When you look to outside relationships to define or validate your own, it can be a sign that you’re lacking confidence in your current status. For instance, if you get the sense that everyone but you is suddenly coupled up, you may start to doubt your ability to find love, even when you’re not currently looking for it. Similarly, if your friends are getting engaged and you and your partner are still dating, it can make you question the progress of your relationship.
To feel more confident, fight the urge to let other couples’ romantic benchmarks dictate your own. Instead, remind yourself of the various desires you have besides romance, and celebrate the areas in which you’re finding fulfillment, such as school, work, or time spent with friends and family.
AVOID THE BLAME GAME
When said aloud, feelings of inferiority often sound like “Why aren’t we more like Kristen and Rob?” or “If I was with someone like him or her, everything would be great!” But these sentiments place blame on your lover without taking any responsibility for yourself, which can chip away at the positives of—and trust in—your bond. It’s also unrealistic to believe that acting like or being with different people will suddenly solve your relationship problems.

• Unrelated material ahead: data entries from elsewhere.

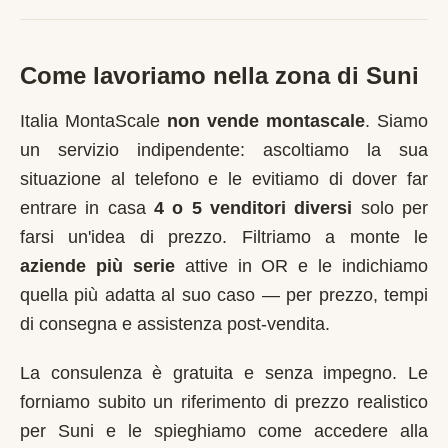
Come lavoriamo nella zona di
Suni
Italia MontaScale
non vende montascale
. Siamo
un servizio indipendente: ascoltiamo la sua
situazione al telefono e le evitiamo di dover far
entrare in casa
4 o 5 venditori diversi
solo per
farsi un'idea di prezzo. Filtriamo a monte le
aziende più serie
attive in
OR
e le indichiamo
quella più adatta al suo caso — per prezzo, tempi
di consegna e assistenza post-vendita.
La consulenza è gratuita e senza impegno. Le
forniamo subito un riferimento di prezzo realistico
per
Suni
e le spieghiamo come accedere alla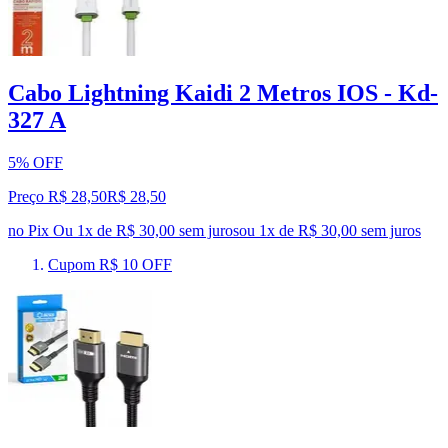
Cabo Lightning Kaidi 2 Metros IOS - Kd-
327 A
5% OFF
Preço R$ 28,50
R$
28
,
50
no Pix
Ou 1x de R$ 30,00 sem juros
ou
1
x de
R$ 30,00
sem juros
Cupom R$ 10 OFF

Rather than employing blame or shame, focus on what you like about your connection: how much your mate makes you laugh or the way they care for you. Then, actively do more things to please each other (like playing golf, even if that’s not your favorite), and voice your appreciation when they do the same (as in,“I like doing this with you”).
GET REAL WITH FRIENDS
Shatter the assumption that your friends are in ecstatic relationships by having more open and honest conversations with them. Share your own love challenges, and ask them if they’ve ever had a similar experience.